途端に女子の悲鳴と拍手と歓声。男子も仕方なくパチパチと小さく拍手をした。
『えッ、ちょッ!イケメン!!!』
『黒髪ィィィィィィィィィ』
『何!?スーツ!似合いすぎでしょ!』
『あの先生のネクタイになりたい…!』
『やばい、もう既に好き。』
………………………。
女子って怖いわーー………。
その先生は教卓の前に立ちクラス全体をぐるりと見回している。
すると俺と目が合った。何やら驚いた様な顔をしている。不思議に思っていると
『あッ、こないだの高校生!!!!』
最初、俺に話しかけているのかわからずキョロキョロしていたがそこのキョロキョロしてる君だよ!、と指名されビクッとなった。
『え、、俺……ですか?どこかで…』
思い出せ思い出せ…………。
《この間》って事は、つい最近…?
どこかで会ったっけ………………………。
『あッ!ゴールデンレトリバーの!!!!』
そうだ。思い出した。
この人はこの間の朝、ゴールデンレトリバー(たしか名前はエース)を逃がして追いかけてた人だ。

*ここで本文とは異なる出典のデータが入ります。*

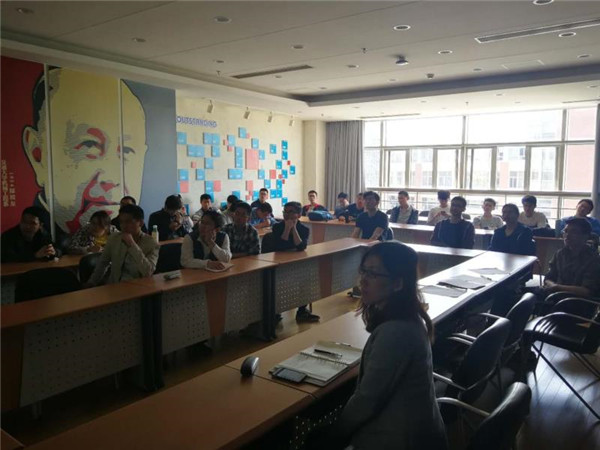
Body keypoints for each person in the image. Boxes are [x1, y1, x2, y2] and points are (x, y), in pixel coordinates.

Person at [316, 241, 447, 450]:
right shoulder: (407, 317)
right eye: (363, 271)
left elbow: (366, 401)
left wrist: (334, 435)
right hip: (410, 430)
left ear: (398, 283)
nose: (363, 280)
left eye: (374, 274)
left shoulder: (396, 333)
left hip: (401, 439)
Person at [23, 68, 148, 237]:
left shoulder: (121, 233)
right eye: (89, 145)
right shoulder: (46, 234)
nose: (111, 180)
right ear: (37, 154)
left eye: (126, 150)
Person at [87, 204, 159, 285]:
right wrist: (91, 283)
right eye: (121, 222)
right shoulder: (114, 238)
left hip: (137, 288)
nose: (123, 226)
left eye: (128, 222)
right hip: (114, 286)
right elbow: (102, 264)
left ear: (141, 223)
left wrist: (132, 245)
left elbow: (148, 272)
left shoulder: (151, 244)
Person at [271, 201, 318, 322]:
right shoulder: (277, 227)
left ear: (299, 214)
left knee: (306, 279)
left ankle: (302, 312)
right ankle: (275, 312)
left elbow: (301, 246)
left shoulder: (304, 229)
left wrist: (294, 229)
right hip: (278, 264)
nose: (287, 215)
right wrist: (287, 228)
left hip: (297, 263)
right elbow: (280, 246)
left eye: (291, 212)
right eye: (285, 212)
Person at [542, 218, 600, 299]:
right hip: (554, 296)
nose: (567, 235)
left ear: (585, 236)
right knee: (527, 297)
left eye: (573, 232)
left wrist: (557, 287)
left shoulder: (594, 259)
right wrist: (552, 285)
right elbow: (548, 277)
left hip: (576, 301)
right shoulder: (560, 254)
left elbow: (587, 291)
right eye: (565, 231)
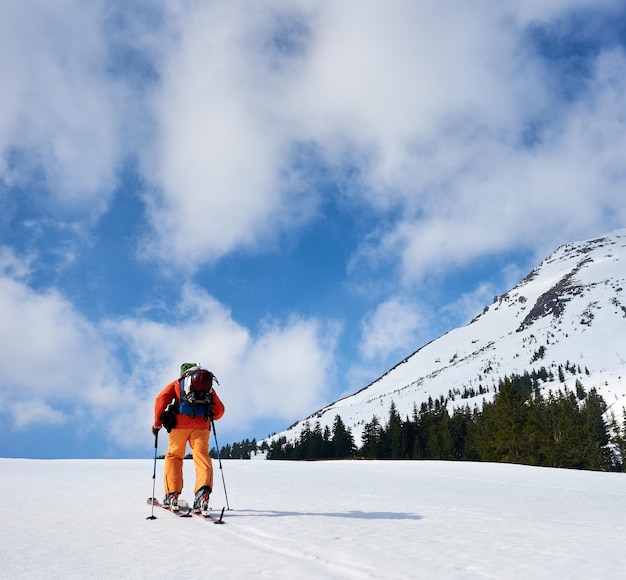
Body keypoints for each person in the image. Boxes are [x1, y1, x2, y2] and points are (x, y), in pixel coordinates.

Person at [151, 362, 225, 512]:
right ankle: (202, 493)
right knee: (202, 456)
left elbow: (161, 399)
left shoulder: (177, 385)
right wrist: (208, 416)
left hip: (179, 426)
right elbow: (220, 410)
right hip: (202, 428)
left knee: (174, 456)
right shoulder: (208, 388)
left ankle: (172, 495)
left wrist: (157, 423)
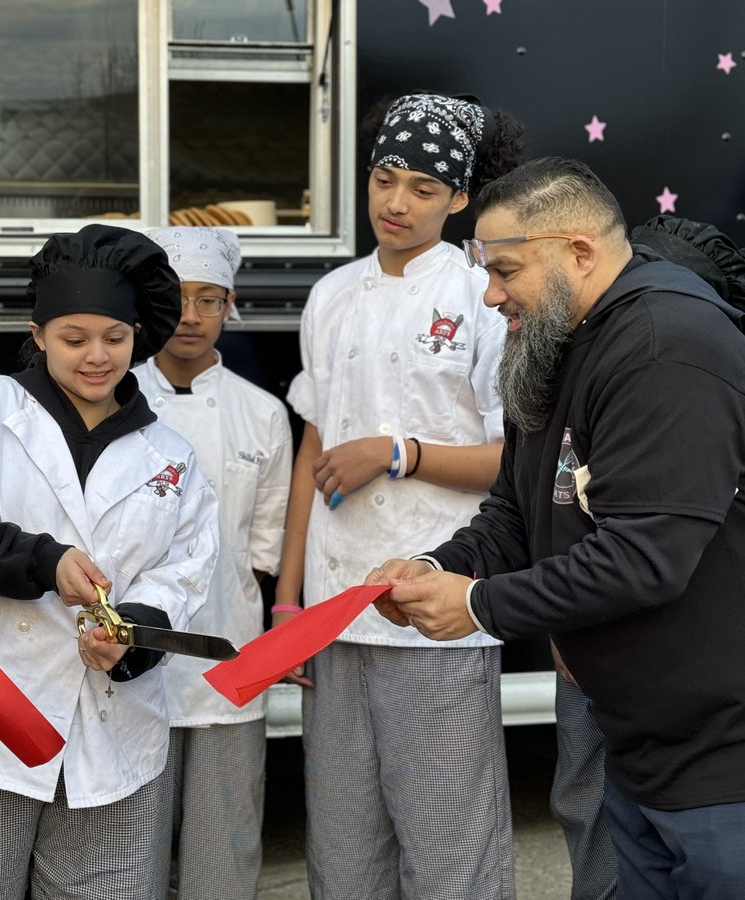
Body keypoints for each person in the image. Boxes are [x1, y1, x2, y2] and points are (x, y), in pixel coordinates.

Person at [373, 156, 745, 898]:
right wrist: (437, 566)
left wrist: (478, 607)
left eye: (506, 270)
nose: (490, 295)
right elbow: (519, 508)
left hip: (722, 761)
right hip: (640, 747)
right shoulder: (549, 344)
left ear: (580, 251)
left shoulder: (666, 347)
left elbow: (645, 556)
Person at [0, 223, 219, 900]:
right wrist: (45, 561)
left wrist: (128, 633)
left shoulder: (171, 456)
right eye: (74, 338)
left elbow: (185, 572)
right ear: (38, 333)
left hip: (112, 739)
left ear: (138, 335)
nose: (96, 357)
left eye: (115, 338)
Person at [274, 92, 524, 899]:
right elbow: (313, 445)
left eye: (423, 186)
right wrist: (287, 598)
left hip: (434, 602)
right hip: (333, 604)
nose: (396, 201)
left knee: (450, 844)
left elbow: (511, 460)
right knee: (344, 850)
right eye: (386, 178)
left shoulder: (480, 296)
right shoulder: (331, 295)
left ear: (459, 199)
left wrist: (399, 454)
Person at [137, 226, 293, 899]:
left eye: (211, 299)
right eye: (177, 298)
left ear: (231, 307)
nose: (192, 316)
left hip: (231, 652)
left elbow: (264, 548)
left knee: (224, 846)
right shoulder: (114, 400)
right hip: (129, 658)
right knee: (128, 849)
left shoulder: (261, 415)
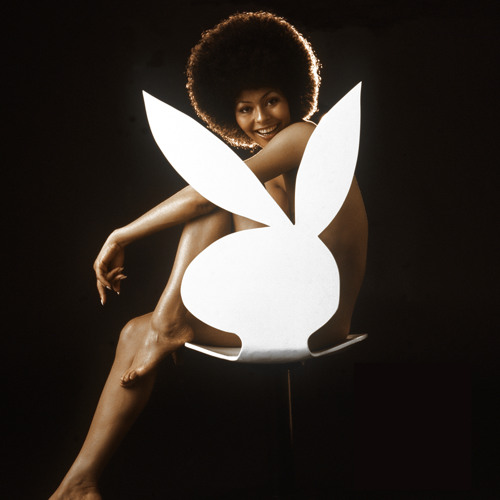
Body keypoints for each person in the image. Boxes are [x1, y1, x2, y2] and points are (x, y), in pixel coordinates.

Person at [50, 11, 368, 499]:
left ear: (293, 95)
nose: (260, 119)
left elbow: (207, 195)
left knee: (218, 193)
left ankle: (168, 323)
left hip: (317, 316)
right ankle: (80, 481)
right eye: (244, 109)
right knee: (134, 331)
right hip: (287, 305)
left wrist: (122, 234)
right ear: (228, 113)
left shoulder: (306, 137)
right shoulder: (269, 172)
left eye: (271, 100)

俺の《ゴールデンレトリバーの!》発言を聞いて、みんなが首を傾げた。
生徒:(ご、ゴールデンレトリバー……って…?)
『何だよ柳田!この先生知ってんのか?!』
『いつ!どこで知り合ったの?!』
『ゴールデンレトリバー……ゴールデンレトリバー…』
俺はみんなから質問攻めにされた。
沢ちゃん先生が、みんなを代表して尋ねた。
『え?葛城先生、こいつと知り合いですか…』
先生は、恥ずかしそうに頭を書きながら笑った。
『はい!そーなんですよ。
この前、私が飼い犬のゴールデンレトリバーを散歩してた時にリードが外れて逃げてしまって…。それをこの子が止めてくれたんですよー。いやー…お恥ずかしい…』
女子:(可愛いすぎかッ!!!!!!!!萌!!)
『あッ………じゃあお前が遅刻した日に言ってた《リードが外れて逃げ出したゴールデンレトリバーを捕獲してその飼い主の男の人と話してて遅れました》ってのは本当の事だったのか!!』
『………本当の事に決まってるじゃないですかーー…。……俺、嘘つきませんよ』
『すまん』
両手をパチン!と合わせ謝る沢ちゃん先生。
『あ、葛城先生。自己紹介お願いしますッ』
『あ、はい。』
『えーっと今日からこの学校で科学を担当する事になった葛城 悠一と言います。
花の《葛》に大阪城の《城》、悠々自適の《悠》に漢字の《一》で、葛城 悠一 です。
よろしくお願いします』
そう言って微笑んだ先生に女子は机に顔を突っ伏してジタバタ暴れていた。
その時。
ガッ!!と椅子から立ち上がった影宮くんが俯きながら前のドアから廊下へ飛び出していってしまった。
『えッ、ちょ、影宮!!どーしたんだよ!どこ行くんだよ!』
隣に座っていた男子も立ち上がって廊下に出て声をかけるが、影宮くんはそれを無視してどこかへ行ってしまった様だ。
『んーーー……?影宮の奴、どーしたんだ……』
沢ちゃん先生が不安そうな顔をした。